> Problem to solve:
One line at a time, check the entries below for the word "from", and copy each line that has it.

Material provided Block Start

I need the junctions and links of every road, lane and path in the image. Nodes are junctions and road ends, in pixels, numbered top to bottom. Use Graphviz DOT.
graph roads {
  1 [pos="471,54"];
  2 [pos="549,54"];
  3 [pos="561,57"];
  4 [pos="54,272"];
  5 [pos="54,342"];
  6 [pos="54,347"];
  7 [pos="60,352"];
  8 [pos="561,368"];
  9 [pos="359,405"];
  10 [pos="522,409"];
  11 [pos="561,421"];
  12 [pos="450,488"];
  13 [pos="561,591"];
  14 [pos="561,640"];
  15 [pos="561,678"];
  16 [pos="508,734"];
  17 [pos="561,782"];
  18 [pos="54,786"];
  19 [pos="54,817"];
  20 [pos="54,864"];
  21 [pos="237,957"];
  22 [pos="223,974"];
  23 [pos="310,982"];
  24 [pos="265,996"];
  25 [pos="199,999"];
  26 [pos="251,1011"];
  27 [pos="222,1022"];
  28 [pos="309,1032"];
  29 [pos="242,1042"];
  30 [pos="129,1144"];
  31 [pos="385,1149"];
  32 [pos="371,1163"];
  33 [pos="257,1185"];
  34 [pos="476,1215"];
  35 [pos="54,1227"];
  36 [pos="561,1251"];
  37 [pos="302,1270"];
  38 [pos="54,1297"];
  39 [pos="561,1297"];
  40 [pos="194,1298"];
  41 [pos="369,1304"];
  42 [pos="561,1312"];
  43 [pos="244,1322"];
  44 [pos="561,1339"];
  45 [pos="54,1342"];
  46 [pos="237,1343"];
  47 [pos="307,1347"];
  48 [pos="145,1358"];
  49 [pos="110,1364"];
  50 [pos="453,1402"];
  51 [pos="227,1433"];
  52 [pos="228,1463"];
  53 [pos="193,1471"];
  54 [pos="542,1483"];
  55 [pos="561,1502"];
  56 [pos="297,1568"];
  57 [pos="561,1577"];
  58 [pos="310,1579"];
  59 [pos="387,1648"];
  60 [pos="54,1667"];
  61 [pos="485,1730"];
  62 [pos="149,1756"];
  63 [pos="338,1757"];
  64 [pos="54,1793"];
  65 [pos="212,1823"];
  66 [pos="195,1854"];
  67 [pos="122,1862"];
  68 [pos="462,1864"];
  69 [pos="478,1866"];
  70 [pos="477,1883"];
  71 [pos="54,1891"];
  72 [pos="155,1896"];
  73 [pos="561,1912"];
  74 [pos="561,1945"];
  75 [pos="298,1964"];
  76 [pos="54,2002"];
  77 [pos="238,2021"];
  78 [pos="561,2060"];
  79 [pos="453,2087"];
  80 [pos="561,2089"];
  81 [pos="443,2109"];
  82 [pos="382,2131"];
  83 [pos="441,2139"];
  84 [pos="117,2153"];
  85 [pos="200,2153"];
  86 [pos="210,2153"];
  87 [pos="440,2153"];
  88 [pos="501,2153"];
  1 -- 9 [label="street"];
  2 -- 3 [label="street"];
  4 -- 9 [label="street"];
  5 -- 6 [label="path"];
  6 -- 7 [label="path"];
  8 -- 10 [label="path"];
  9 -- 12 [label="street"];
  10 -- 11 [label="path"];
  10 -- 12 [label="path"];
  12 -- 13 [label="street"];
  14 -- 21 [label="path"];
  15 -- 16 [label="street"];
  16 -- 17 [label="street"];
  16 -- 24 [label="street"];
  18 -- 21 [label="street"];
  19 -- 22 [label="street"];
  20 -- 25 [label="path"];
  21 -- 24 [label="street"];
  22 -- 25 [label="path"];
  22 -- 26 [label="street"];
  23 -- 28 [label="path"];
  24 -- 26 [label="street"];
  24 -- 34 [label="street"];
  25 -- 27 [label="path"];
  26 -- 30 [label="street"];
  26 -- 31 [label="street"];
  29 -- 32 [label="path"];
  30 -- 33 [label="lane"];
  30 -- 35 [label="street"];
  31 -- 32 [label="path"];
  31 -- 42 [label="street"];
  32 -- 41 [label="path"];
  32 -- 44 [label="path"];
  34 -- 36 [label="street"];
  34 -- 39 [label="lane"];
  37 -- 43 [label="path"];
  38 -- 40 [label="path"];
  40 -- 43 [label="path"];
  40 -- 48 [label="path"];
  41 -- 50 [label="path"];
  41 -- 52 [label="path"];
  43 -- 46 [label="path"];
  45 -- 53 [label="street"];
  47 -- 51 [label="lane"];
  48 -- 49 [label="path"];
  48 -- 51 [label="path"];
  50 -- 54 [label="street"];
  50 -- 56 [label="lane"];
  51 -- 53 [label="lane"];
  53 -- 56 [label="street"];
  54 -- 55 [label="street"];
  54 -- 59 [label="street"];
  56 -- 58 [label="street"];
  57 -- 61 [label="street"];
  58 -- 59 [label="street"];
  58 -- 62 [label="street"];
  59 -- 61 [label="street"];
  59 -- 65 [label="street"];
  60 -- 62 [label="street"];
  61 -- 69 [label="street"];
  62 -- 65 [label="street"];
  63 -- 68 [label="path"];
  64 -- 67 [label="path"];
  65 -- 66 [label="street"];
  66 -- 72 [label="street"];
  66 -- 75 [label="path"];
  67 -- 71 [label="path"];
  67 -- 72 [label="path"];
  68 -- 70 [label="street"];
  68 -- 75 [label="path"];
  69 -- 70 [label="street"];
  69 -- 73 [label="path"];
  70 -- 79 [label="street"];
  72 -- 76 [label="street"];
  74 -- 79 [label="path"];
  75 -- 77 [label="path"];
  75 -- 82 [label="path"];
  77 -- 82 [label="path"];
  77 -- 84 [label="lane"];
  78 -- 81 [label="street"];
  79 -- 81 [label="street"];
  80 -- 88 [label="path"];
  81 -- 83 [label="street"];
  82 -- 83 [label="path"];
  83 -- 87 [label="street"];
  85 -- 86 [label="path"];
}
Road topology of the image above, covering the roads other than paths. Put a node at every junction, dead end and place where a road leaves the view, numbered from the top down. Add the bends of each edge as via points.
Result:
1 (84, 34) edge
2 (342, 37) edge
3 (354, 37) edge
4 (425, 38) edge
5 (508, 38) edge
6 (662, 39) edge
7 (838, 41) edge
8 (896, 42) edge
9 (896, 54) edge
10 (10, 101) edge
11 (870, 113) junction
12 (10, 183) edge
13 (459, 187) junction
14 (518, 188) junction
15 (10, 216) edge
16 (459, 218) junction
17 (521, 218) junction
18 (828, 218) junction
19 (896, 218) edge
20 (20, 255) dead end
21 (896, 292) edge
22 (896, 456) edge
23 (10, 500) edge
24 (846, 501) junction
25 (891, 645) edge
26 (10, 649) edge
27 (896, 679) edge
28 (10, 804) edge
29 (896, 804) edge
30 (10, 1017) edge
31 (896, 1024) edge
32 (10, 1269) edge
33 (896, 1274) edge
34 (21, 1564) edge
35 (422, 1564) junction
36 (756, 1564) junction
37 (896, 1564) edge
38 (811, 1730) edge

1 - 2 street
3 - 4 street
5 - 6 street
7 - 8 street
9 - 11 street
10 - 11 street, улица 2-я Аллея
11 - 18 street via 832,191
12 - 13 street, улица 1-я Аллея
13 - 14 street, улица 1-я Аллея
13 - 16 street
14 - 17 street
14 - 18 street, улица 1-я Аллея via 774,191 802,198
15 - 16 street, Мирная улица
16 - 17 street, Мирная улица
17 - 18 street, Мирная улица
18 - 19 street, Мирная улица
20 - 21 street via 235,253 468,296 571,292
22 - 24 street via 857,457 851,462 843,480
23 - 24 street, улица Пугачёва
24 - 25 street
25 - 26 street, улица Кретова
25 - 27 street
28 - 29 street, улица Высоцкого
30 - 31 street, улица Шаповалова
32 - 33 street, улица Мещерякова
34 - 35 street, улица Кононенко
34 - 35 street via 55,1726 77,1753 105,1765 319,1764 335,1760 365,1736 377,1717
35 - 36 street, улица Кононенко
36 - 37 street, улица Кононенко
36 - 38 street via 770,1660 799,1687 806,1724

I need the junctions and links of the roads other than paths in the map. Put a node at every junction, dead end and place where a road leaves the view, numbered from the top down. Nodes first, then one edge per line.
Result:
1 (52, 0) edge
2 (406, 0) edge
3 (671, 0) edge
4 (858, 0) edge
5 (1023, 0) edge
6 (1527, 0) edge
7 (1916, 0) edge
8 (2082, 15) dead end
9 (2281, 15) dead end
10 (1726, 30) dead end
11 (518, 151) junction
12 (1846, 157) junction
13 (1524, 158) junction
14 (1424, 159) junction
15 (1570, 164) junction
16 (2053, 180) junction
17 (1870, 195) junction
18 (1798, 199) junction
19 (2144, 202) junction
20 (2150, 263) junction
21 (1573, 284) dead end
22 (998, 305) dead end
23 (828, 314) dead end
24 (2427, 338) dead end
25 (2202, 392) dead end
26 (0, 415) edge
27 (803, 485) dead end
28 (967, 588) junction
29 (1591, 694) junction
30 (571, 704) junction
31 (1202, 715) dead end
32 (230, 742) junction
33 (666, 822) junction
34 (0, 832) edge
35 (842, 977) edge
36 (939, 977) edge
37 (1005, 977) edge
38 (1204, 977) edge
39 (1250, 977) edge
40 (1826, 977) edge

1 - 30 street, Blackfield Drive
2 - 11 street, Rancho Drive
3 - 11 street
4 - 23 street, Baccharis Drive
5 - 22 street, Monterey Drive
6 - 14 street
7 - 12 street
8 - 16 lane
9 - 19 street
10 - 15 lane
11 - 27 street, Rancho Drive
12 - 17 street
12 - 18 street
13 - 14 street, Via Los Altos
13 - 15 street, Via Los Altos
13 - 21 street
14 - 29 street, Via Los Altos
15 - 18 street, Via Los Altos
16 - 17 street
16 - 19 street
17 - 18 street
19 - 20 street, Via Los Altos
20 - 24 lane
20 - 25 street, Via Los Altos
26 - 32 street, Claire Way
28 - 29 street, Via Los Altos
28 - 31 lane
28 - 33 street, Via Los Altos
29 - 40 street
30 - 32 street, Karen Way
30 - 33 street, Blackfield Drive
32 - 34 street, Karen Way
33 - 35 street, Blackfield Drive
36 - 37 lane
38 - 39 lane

Material provided Block End

> Written response:
Road topology of the image above, covering the roads other than paths. Put a node at every junction, dead end and place where a road leaves the view, numbered from the top down. Add the bends of each edge as via points.
I need the junctions and links of the roads other than paths in the map. Put a node at every junction, dead end and place where a road leaves the view, numbered from the top down. Nodes first, then one edge per line.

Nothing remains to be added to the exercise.